Ukraina - Polska - Rosja: czy możliwe są pokój i pojednanie?

Publikujemy pełny tekst referatu wygłoszonego przez Arcybiskupa Większego Kijowsko-Halickiego Światosława Szewczuka na X Zjeździe Gnieźnieńskim.

3) Inicjatywy ze strony Kościoła greckokatolickiego

Jak zatem w takich warunkach Kościół powinien odpowiedzieć na potrzebę pojednania i budowania pokojowego współistnienia? Na dzień dzisiejszy nie mamy zadowalającej odpowiedzi.
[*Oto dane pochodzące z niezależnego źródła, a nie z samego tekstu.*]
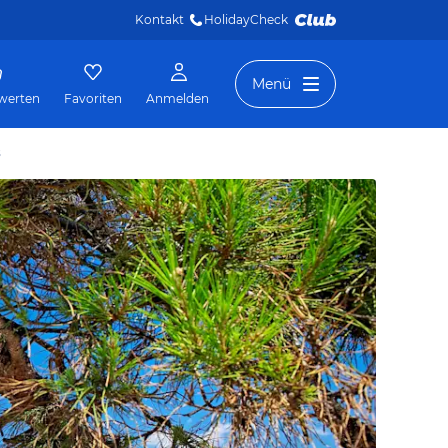
Kontakt
HolidayCheck 
Menü
werten
Favoriten
Anmelden
s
Chcę jednak podkreślić, Ze w Ukrainie chrześcijanie różnych wyznań, w tym również patriarchatu moskiewskiego, liczą na to, iż to właśnie Kościoły będą liderami sprawiedliwego pokoju i autentycznego porozumienia. przykładem tego może być ekumeniczna koncepcja Ukraińskiego Kościoła Greckokatolickiego, która głosi, że do pojednania potrzebne jest pokonanie wzajemnych uprzedzeń, urazów emocjonalnych, niechęci i nieżyczliwości, poprzez wychodzenie sobie naprzeciw i jednoczesne dawanie sygnałów, że jesteśmy gotowi dokonać wzajemnej wymiany przebaczenia: ofiarować je i przyjąć - niezależnie od wielkości winy z obu stron. Wydany przez ukraińskich grekokatolików dokument można uznać za swego rodzaju program ruchu ekumenicznego we współczesnej Ukrainie.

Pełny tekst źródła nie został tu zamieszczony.